How to complete this task: Gather each line in the records below that contains the word "rusia", and copy those lines in full.
⟨
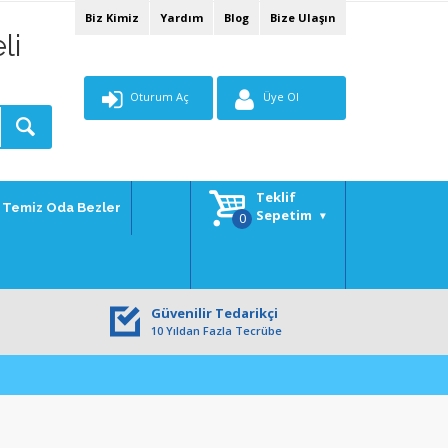
Biz Kimiz
Yardım
Blog
Bize Ulaşın
li
Oturum Aç
Üye Ol
Teklif
Temiz Oda Bezler
Sepetim
Güvenilir Tedarikçi
10 Yıldan Fazla Tecrübe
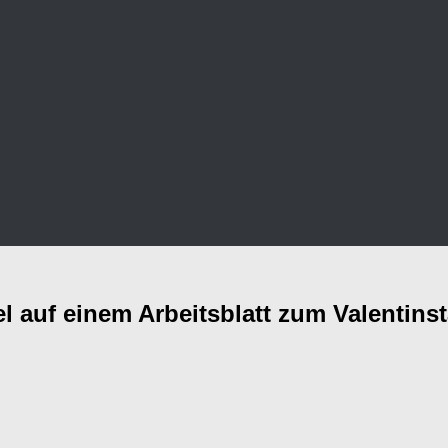
l auf einem Arbeitsblatt zum Valentins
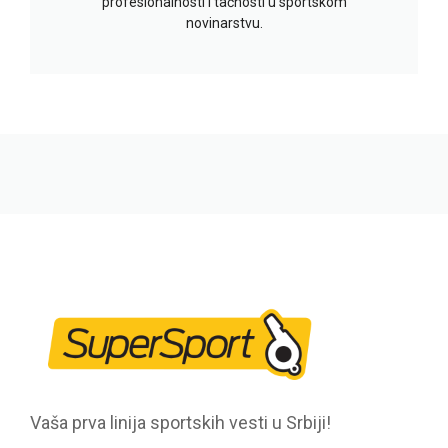
profesionalnosti i tačnosti u sportskom
novinarstvu.
Vaša prva linija sportskih vesti u Srbiji!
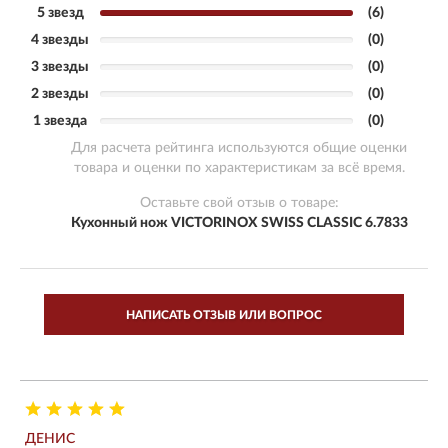
5 звезд
(6)
4 звезды
(0)
3 звезды
(0)
2 звезды
(0)
1 звезда
(0)
Для расчета рейтинга используются общие оценки
товара и оценки по характеристикам за всё время.
Оставьте свой отзыв о товаре:
Кухонный нож VICTORINOX SWISS CLASSIC 6.7833
НАПИСАТЬ ОТЗЫВ ИЛИ ВОПРОС
ДЕНИС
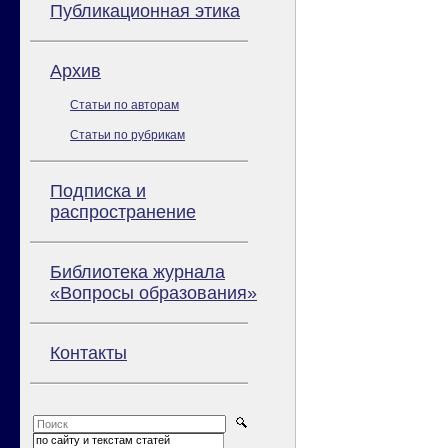
Публикационная этика
Архив
Статьи по авторам
Статьи по рубрикам
Подписка и
распространение
Библиотека журнала
«Вопросы образования»
Контакты
по сайту и текстам статей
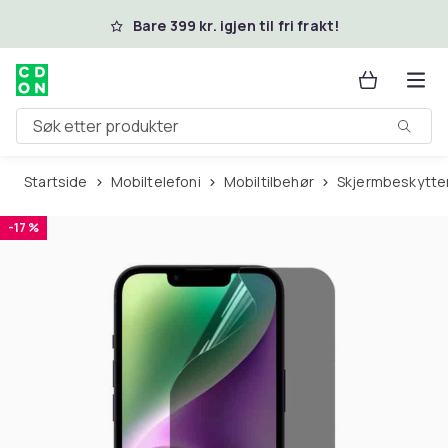
Hopp til hovedinnhold
Bare 399 kr. igjen til fri frakt!
Søk etter produkter
Startside
Mobiltelefoni
Mobiltilbehør
Skjermbeskytte
-17 %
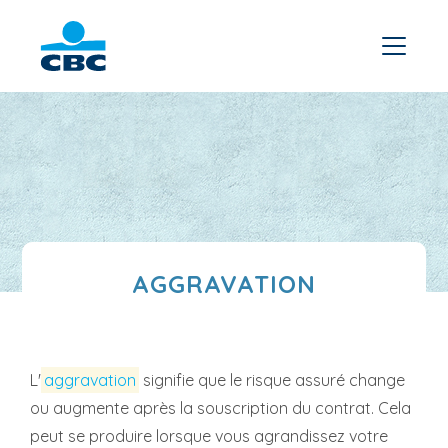
AGGRAVATION
L'
aggravation
signifie que le risque assuré change
ou augmente après la souscription du contrat. Cela
peut se produire lorsque vous agrandissez votre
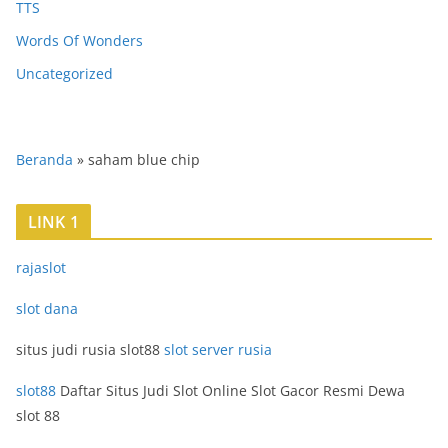
TTS
Words Of Wonders
Uncategorized
Beranda
»
saham blue chip
LINK 1
rajaslot
slot dana
situs judi rusia slot88
slot server rusia
slot88
Daftar Situs Judi Slot Online Slot Gacor Resmi Dewa
slot 88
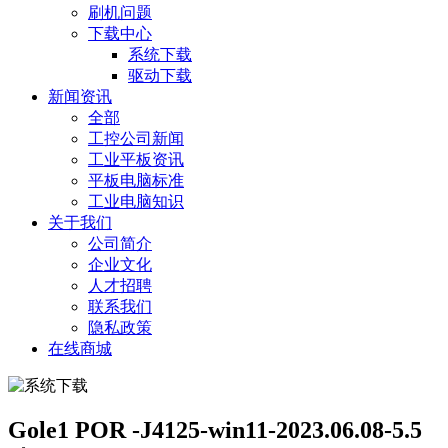
刷机问题
下载中心
系统下载
驱动下载
新闻资讯
全部
工控公司新闻
工业平板资讯
平板电脑标准
工业电脑知识
关于我们
公司简介
企业文化
人才招聘
联系我们
隐私政策
在线商城
Gole1 POR -J4125-win11-2023.06.08-5.5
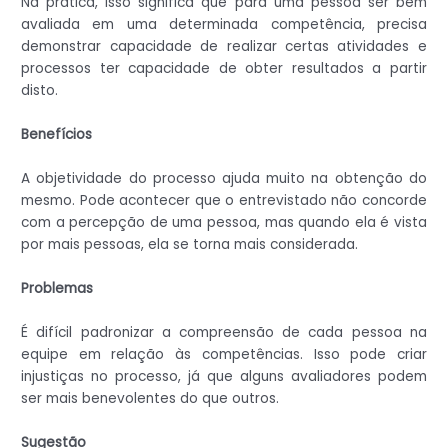
Na prática, isso significa que para uma pessoa ser bem
avaliada em uma determinada competência, precisa
demonstrar capacidade de realizar certas atividades e
processos ter capacidade de obter resultados a partir
disto.
Benefícios
A objetividade do processo ajuda muito na obtenção do
mesmo. Pode acontecer que o entrevistado não concorde
com a percepção de uma pessoa, mas quando ela é vista
por mais pessoas, ela se torna mais considerada.
Problemas
É difícil padronizar a compreensão de cada pessoa na
equipe em relação às competências. Isso pode criar
injustiças no processo, já que alguns avaliadores podem
ser mais benevolentes do que outros.
Sugestão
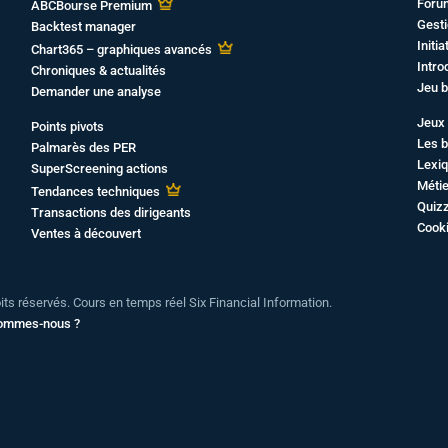
Foru
ABCBourse Premium
Gesti
Backtest manager
Initi
Chart365 – graphiques avancés
Intro
Chroniques & actualités
Jeu b
Demander une analyse
Jeux 
Points pivots
Les b
Palmarès des PER
Lexiq
SuperScreening actions
Métie
Tendances techniques
Quiz
Transactions des dirigeants
Cook
Ventes à découvert
oits réservés. Cours en temps réel Six Financial Information.
sommes-nous ?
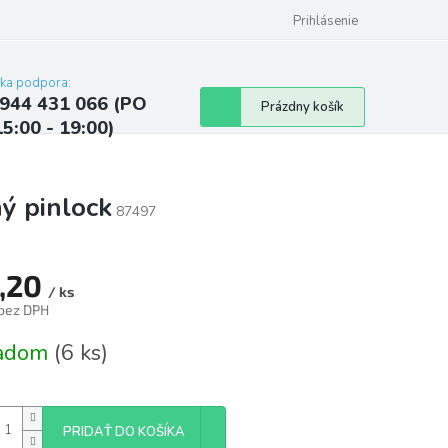
ých údajov
Kontakty
Najčastejšie otázky a odpovede
Prihlásenie
cka podpora:
944 431 066 (PO
Nákupný
Prázdny košík
15:00 - 19:00)
košík
ý pinlock
87497
,20
/ ks
 bez DPH
tková
ladom
(6 ks)
PRIDAŤ DO KOŠÍKA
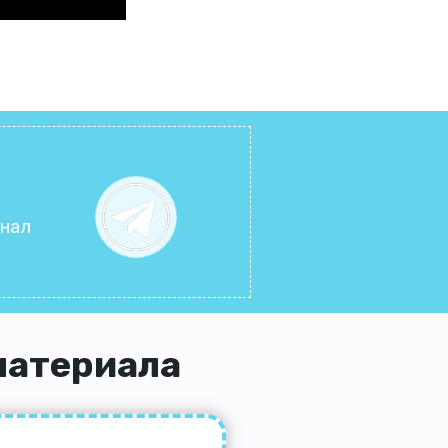
анал
материала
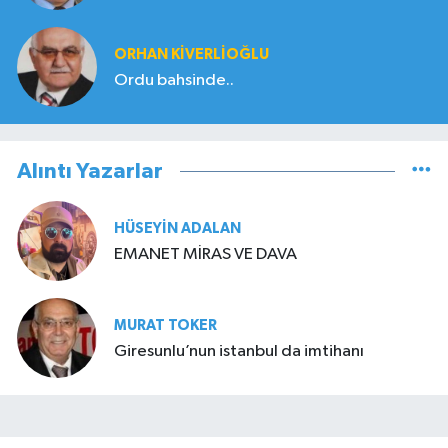
ORHAN KIVERLIOĞLU
Ordu bahsinde..
Alıntı Yazarlar
HÜSEYIN ADALAN
EMANET MİRAS VE DAVA
MURAT TOKER
Giresunlu’nun istanbul da imtihanı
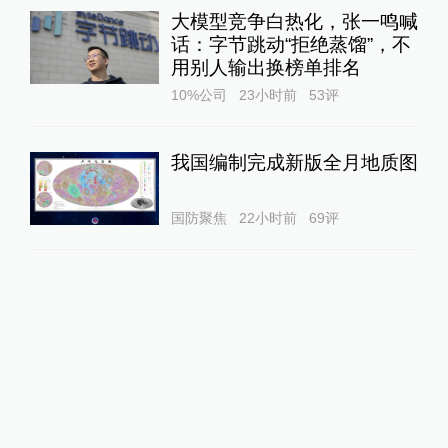
大模型竞争白热化，张一鸣喊
话：字节跳动“拒绝蒸馏”，不
用别人输出换榜单排名
10%公司
23小时前
53
评
我国编制完成新版全月地质图
国防聚焦
22小时前
69
评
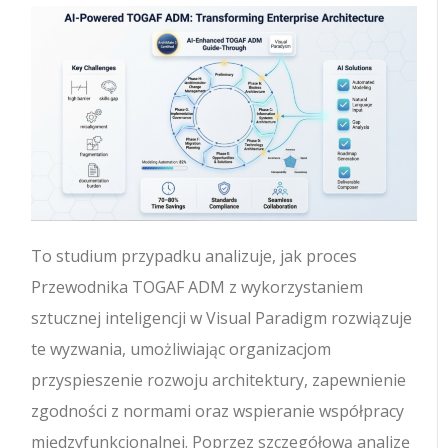
To studium przypadku analizuje, jak proces
Przewodnika TOGAF ADM z wykorzystaniem
sztucznej inteligencji w Visual Paradigm rozwiązuje
te wyzwania, umożliwiając organizacjom
przyspieszenie rozwoju architektury, zapewnienie
zgodności z normami oraz wspieranie współpracy
międzyfunkcjonalnej. Poprzez szczegółową analizę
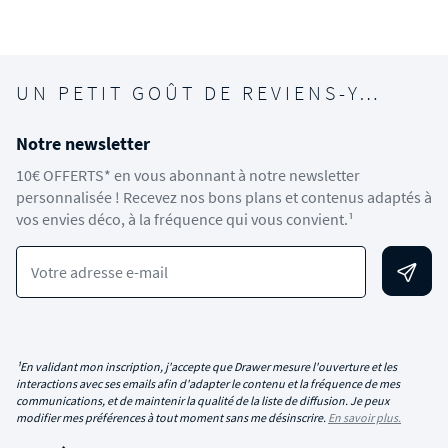
UN PETIT GOÛT DE REVIENS-Y…
Notre newsletter
10€ OFFERTS* en vous abonnant à notre newsletter
personnalisée ! Recevez nos bons plans et contenus adaptés à
vos envies déco, à la fréquence qui vous convient.¹
Votre adresse e-mail
¹En validant mon inscription, j'accepte que Drawer mesure l'ouverture et les
interactions avec ses emails afin d'adapter le contenu et la fréquence de mes
communications, et de maintenir la qualité de la liste de diffusion. Je peux
modifier mes préférences à tout moment sans me désinscrire.
En savoir plus.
⟩
Answer to the problem:
situs judi rusia slot88
slot server rusia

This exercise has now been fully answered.